◆ **WORK TO COMPLETE**:
**1.** Which symptoms does the opening sentence of the text on lactose intolerance name? List all of them.
**2.** How would you put this sentence from the text on lactose intolerance into Spanish: "With some adjustments to my diet, I don’t get anything like the problems I had before."
**3.** Can you carry on the text on lactose intolerance, picking up after its final sentence?
*** TEXT EXCERPT Section Begins ***
I get cramps, bloating, and “rear-end unpleasantness”, fairly regularly. I used to think it was just an acquired irritable bowel symdrome. I’m 56, and haven’t had the healthiest of lifestyles in my mispent past!
I followed the steps suggested in the video and went to my GP with an informed question and set of proposals, to which she agreed.
Within a week we had worked out that I did indeed have an intolerance to lactose, and didn’t have IBS at all.
With some adjustments to my diet, I don’t get anything like the problems I had before.
So I offer thisd in case anyone else, like me, was labouring under the impression that they had IBS, when it could be an intolerance to lactose. The symptoms are very similar.
I developed lactose intolerance about eight years ago (I’m 58 now) which I self-diagnosed after noticing the correlation between indulging my addiction to cheese and the subsequent intestinal problems. Fortunately, taking lactaid helps, so I can still use dairy products in moderation. I’ve also found that I don’t need to take lactaid with my morning yogurt.
*** TEXT EXCERPT Section Ends ***
*** EXTRACTED INFORMATION Section Begins ***
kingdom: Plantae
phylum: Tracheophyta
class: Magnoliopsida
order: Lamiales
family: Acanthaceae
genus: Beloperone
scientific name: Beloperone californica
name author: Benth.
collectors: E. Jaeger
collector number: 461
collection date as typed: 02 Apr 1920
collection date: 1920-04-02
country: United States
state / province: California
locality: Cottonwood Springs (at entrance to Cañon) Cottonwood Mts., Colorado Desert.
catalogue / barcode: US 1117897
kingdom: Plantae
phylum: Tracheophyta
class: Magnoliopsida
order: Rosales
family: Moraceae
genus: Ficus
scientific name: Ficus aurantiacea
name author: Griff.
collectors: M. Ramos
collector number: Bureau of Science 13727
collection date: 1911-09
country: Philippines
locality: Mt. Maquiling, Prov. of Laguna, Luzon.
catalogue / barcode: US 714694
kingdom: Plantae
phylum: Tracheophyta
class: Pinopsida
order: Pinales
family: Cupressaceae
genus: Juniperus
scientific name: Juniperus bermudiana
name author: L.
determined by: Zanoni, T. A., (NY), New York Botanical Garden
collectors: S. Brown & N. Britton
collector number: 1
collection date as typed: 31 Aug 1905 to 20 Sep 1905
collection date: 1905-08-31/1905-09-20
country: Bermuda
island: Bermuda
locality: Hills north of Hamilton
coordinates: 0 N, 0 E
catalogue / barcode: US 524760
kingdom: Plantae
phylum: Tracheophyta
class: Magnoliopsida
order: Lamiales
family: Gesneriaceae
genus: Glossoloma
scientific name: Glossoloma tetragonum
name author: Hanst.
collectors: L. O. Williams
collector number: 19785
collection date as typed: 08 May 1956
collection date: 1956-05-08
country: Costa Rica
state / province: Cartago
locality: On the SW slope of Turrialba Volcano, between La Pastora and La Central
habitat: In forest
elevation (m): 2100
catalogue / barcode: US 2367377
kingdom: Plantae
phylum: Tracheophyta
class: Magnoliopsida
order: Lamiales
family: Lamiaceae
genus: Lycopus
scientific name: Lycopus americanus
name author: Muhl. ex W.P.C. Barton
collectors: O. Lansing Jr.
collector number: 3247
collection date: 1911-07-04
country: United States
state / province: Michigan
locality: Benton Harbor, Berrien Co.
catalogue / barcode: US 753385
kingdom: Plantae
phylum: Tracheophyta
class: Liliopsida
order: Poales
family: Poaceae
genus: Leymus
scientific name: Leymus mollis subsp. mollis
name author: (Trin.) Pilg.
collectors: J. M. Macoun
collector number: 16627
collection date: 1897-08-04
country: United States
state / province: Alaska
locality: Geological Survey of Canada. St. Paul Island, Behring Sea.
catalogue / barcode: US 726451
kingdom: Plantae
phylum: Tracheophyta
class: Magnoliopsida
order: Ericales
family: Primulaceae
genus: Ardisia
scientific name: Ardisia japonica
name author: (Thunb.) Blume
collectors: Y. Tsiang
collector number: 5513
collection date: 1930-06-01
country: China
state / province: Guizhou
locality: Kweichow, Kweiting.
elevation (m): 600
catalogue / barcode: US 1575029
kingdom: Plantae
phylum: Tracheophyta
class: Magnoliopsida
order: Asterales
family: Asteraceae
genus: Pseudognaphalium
*** EXTRACTED INFORMATION Section Ends ***
◆ **WRITTEN ANSWERS**:
**1.**
- cramps
- bloating
- "rear-end unpleasantness"

**2.** Con algunos ajustes en mi dieta, ya no tengo nada parecido a los problemas que tenía antes.

**3.**
Welcome to the SDMB, Chou4555! Since you’re not asking a question, General Questions is probably not the best forum for this particular post. I’ve reported it to the moderators so that they can move it to where it will be most appropriate.
To turn this thread into a question for “General Questions”:
I’ve heard the comment that IBS is a term for a collection of symptoms that no known cause can be found. Derisively, I’ve heard it means the doctor is saying “I’ve been stumped”.
Is IBS really a diagnosis of anything? Is it really just an undiagnosed set of symptoms that could be caused by lactose, gluten, an allergy or some other yet-to-be-determined disease?
If you have a doctor that is diagnosing IBS by “what’s left”, pull up your pants and run to a competent gastroenterologist, who knows enough to evaluate you by the Rome II criteria.
Yes, these are still an abundance of symptoms rather than a distinctive diagnostic test. That’s pretty much implied by the word Syndrome in the name.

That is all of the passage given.